1. This pair of terms refers to a systems ability to reproduce a full (hi-fi) or less than full (lo-fi) audio frequency spectrum (20 to 20,000 Hz) and a favourable (hi-fi) or poor (lo-fi) signal-to-noise ratio, normally applied to an amplifier or a recording.
A key determinant of fidelity is frequency response. This is the measure of the output of a sound-producing body stimulated with frequencies over a given range usually the entire range of hearing (20 to 20,000 Hz). Also called a resonance curve.
The resonances of a musical instrument result in an uneven frequency response of that instrument, whereas for the ideal loudspeaker, the frequency response should be flat, that is, all frequencies should be reproduced equally well to achieve good fidelity. (Reduced from Barry Truax - Handbook for Acoustic Ecology CD-ROM Edition. Cambridge Street Publishing, 1999 - CSR-CDR 9901)
2. R. Murray Schaffer introduced the concept of a hi-fi and lo-fi soundscape. In a hi-fi soundscape, we can clearly perceive sounds and their orientation (location and distance) within the acoustic space. In a lo-fi soundscape, the sonic space is confused, individual sounds lose their identity, and masking (for example by constant traffic noise) is common.

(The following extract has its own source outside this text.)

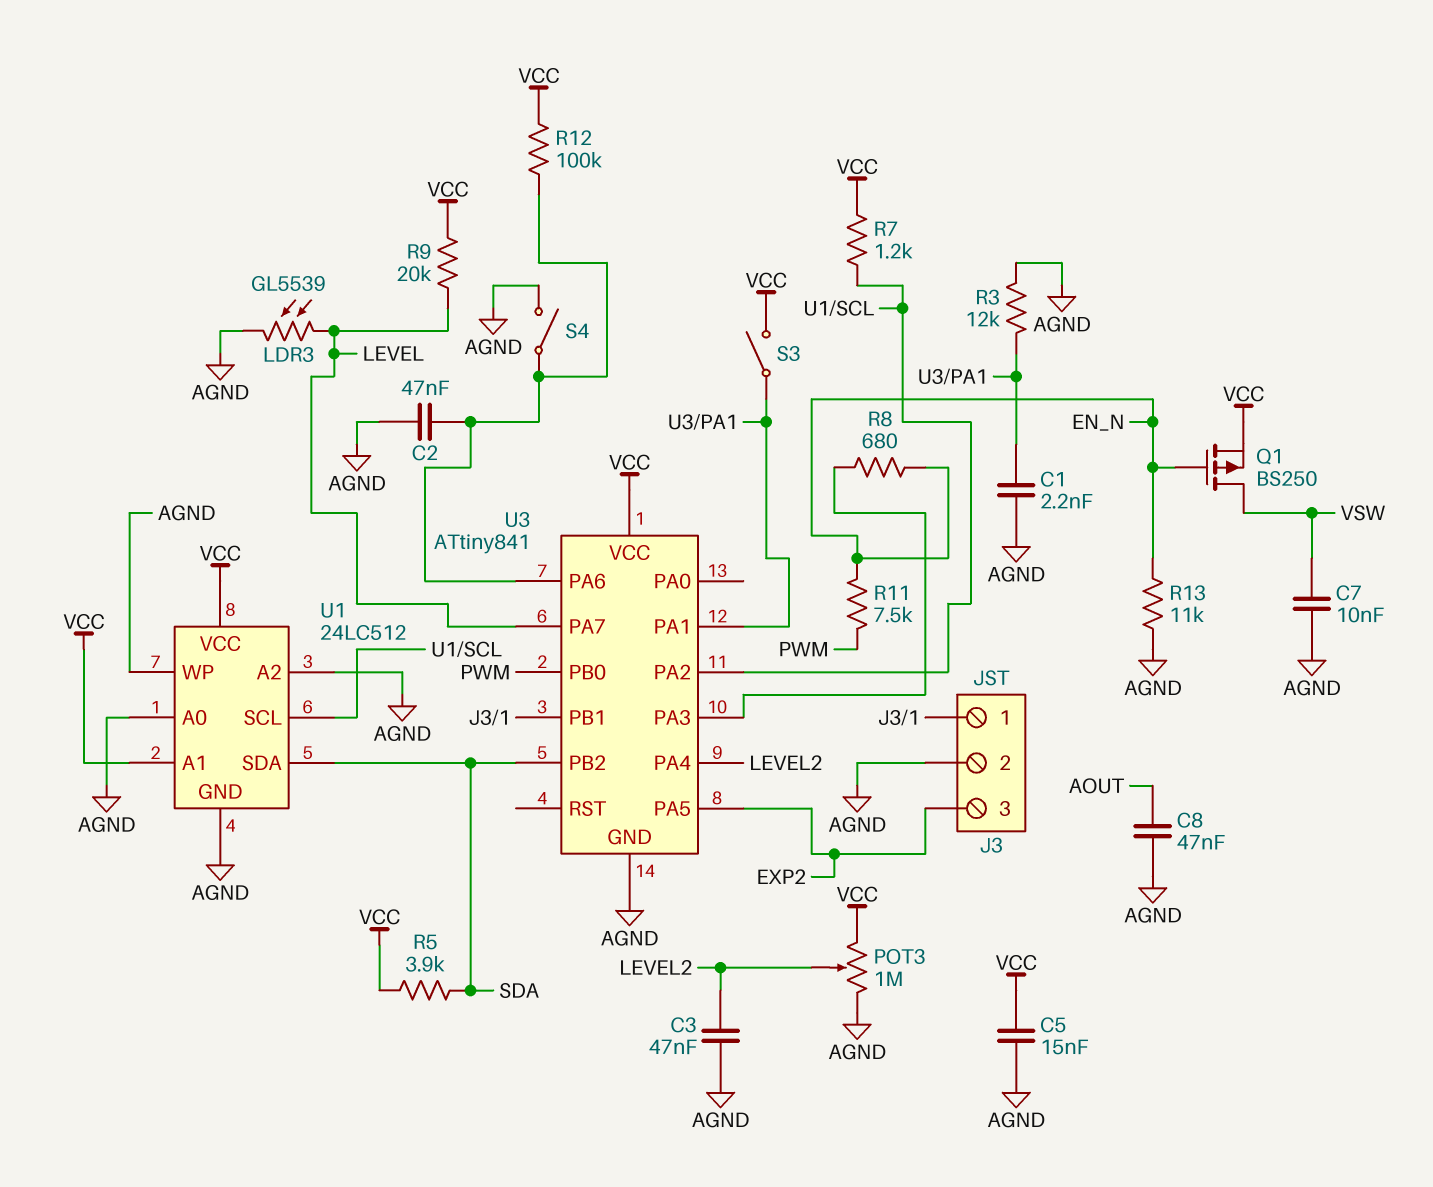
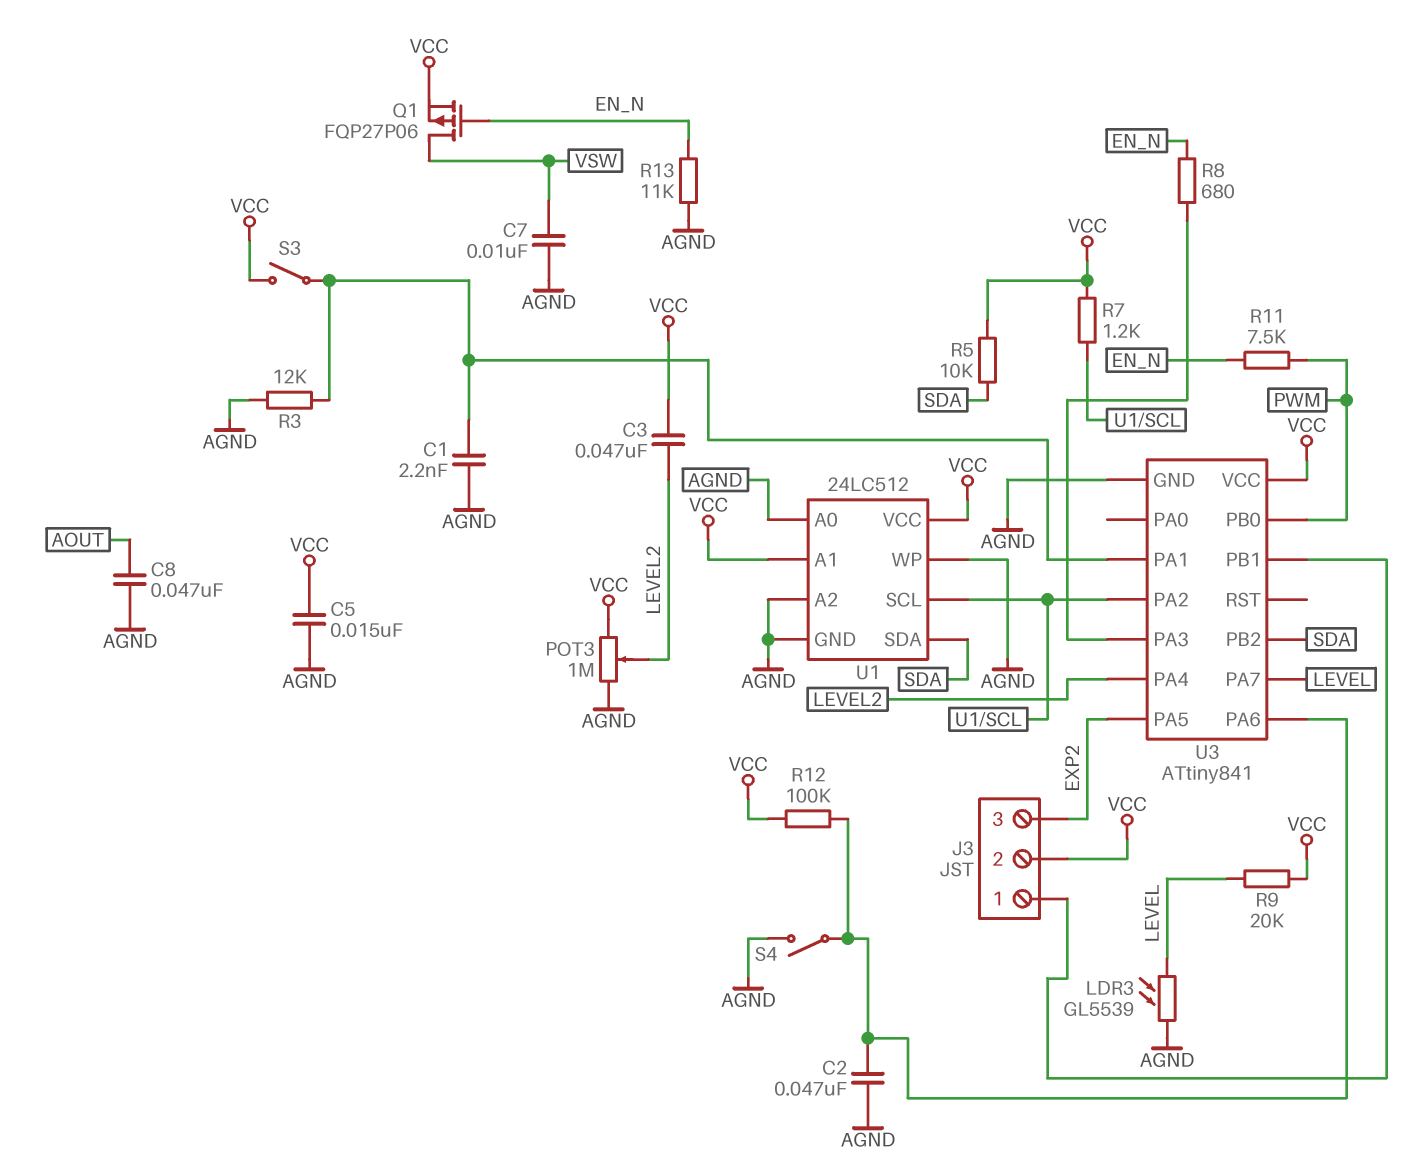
C3: 47nF (AGND, LEVEL2) -> 47nF (LEVEL2, VCC)
J3 pin 2: AGND -> VCC
Q1: PMOS BS250 (G EN_N, D VSW, S VCC) -> PMOS FQP27P06 (G EN_N, D VSW, S VCC)
R5: 3.9k (SDA, VCC) -> 10k (SDA, VCC)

3. Much Electroacoustic Music could be said to display an aesthetic preference for hi-fi recording, reproduction and listening situation. Some practitioners conceive of an ideal situation in which there is a transparency of the technical means and proceedures used in composition and performance. Others draw the attention of the listener to the technical means of production, to the extent that this may become an aspect of the signifying potential, narrativity or discourse of the music. Indeed, it is possible to create a musically significant continuum between Hi-Fi and Lo-Fi during the course of a piece. Some pracitioners and genres (e.g. Glitch) celebrate and aesthetically privilege a lo-fi approach to sound.